** Exercise data follows **

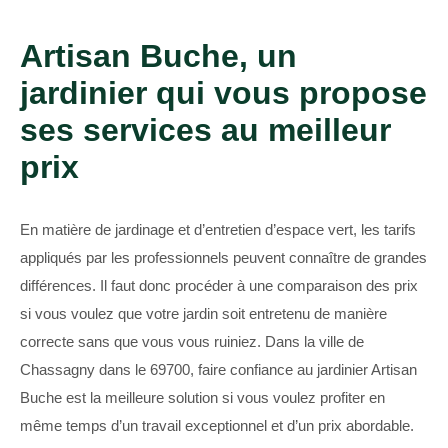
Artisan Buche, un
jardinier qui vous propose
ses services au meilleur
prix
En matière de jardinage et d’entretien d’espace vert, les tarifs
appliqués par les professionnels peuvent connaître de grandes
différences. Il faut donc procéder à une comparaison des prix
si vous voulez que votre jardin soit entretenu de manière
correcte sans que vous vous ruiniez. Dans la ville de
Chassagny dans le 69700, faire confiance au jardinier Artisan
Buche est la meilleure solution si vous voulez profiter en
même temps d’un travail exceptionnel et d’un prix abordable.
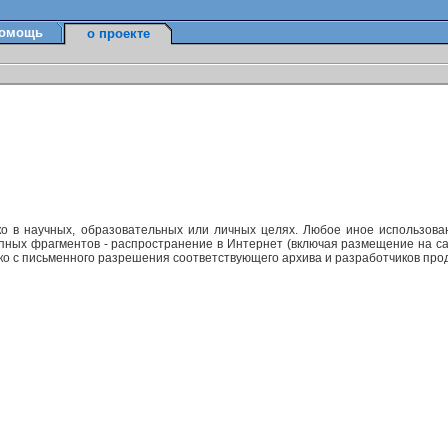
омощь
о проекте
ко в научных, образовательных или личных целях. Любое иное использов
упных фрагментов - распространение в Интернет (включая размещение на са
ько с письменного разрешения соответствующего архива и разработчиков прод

** End of Exercise data **
** Exercise data follows **

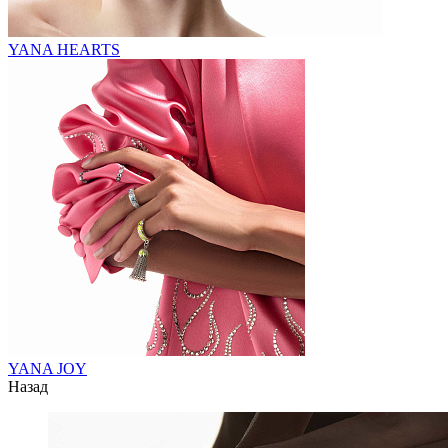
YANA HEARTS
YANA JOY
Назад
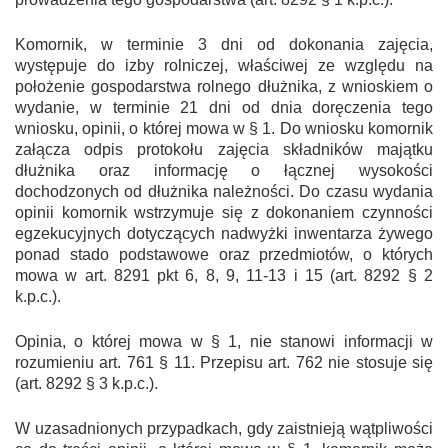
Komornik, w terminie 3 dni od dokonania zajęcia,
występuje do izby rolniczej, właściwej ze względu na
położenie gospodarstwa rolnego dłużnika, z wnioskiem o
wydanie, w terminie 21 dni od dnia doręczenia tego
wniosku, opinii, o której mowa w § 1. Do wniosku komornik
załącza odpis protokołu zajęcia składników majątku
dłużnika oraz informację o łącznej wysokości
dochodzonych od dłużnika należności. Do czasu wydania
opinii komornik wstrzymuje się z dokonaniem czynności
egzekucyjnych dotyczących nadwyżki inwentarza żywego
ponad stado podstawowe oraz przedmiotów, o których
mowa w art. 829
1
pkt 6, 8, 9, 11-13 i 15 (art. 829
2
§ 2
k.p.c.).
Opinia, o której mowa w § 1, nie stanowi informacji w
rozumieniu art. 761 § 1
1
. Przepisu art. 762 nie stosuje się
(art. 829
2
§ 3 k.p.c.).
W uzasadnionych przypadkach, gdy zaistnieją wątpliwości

** End of Exercise data **
** Exercise data follows **

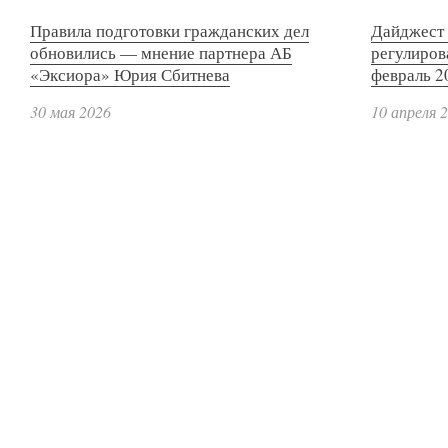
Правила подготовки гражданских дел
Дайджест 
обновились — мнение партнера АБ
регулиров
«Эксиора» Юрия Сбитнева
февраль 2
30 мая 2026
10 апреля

** End of Exercise data **

About this task - Out of the data above, transcribe exactly and only the lines starting with the line that has "Artisan Buche, un" and going on through the line that has "différences. Il faut", both included.

Solution to this exercise -
Artisan Buche, un
jardinier qui vous propose
ses services au meilleur
prix
En matière de jardinage et d’entretien d’espace vert, les tarifs
appliqués par les professionnels peuvent connaître de grandes
différences. Il faut donc procéder à une comparaison des prix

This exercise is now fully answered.